Again, there is virtually NO "kind of book" which is 100% accurate reporting, or intended to be factual reporting only in which there could be no "lying" of any kind whatever. The "kind of book" which the Gospels are is not different from other kinds in the standard for what may pass as normal tweaking (less than 100% factual and honest) vs. what would be understood as lying (blatant fabrication).
The "fiction" category is understood (in the ancient literature as well as modern). This "kind of book" is granted wide latitude -- e.g. "poetic license" -- understood by readers and writers, as to the dishonesty. But most literature, including NT writings, are not in that category. They are a "kind of book" which is understood to contain some "fiction" venturing outside the "just the facts ma'am" category, while at the same time also remaining within the "just the facts ma'am" category for much of the content. I.e., they're in both categories, or a mixture of the two, not always easy to separate. This includes most or all the historical writings, and almost anything not in the strict "fiction" category. Obviously some science books would come close to the absolutely-no-fiction-allowed category. Of course it's not possible to neatly classify every piece of literature neatly into its proper category.

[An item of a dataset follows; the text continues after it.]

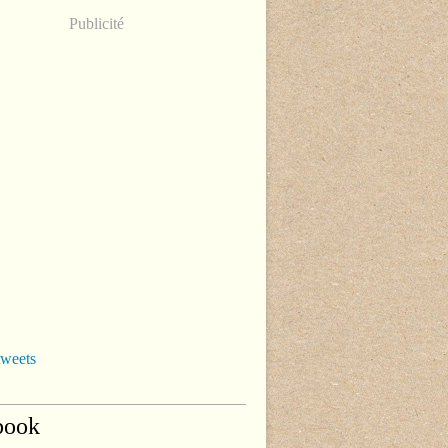
Publicité
tweets
book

So the NT/Gospel accounts are "the kind of book" which is allowed a limited "fiction" or "myth" element, but also containing the "report" factual element as essential, without the same license for "dishonesty" as the fiction "kind of book" is allowed, and following similar standards for not lying as the philosophy and history "kind of book" -- or differing only slightly from these. How readers generally understood them, as mostly literal, is a good guide to how the authors intended them to be understood.
simple summary: You cannot simply pigeon-hole the NT writings (and most other writings) into their designated category, saying they are "this kind of book" or "that kind" and thus judge the content as not factually or literally intended, or as "fiction" and thus to be dismissed as non-historical or inaccurate only because of this category or "this kind of book" designation you have pigeon-holed them into. No, you must analyze each part of the writing, trying to separate fact from fiction in each instance. And you must be willing to allow that we "just don't know" (or can only make a guess) in many cases what the truth is, or what happened; and yet still the source or "book" is helpful in our attempt to guess what happened, because the source appears near to the time in question and thus is one witness to the truth of what happened.
simpler summary: Analyzing/understanding the source (not categorizing it in order to dismiss it) + good guesswork = historical truth-seeking.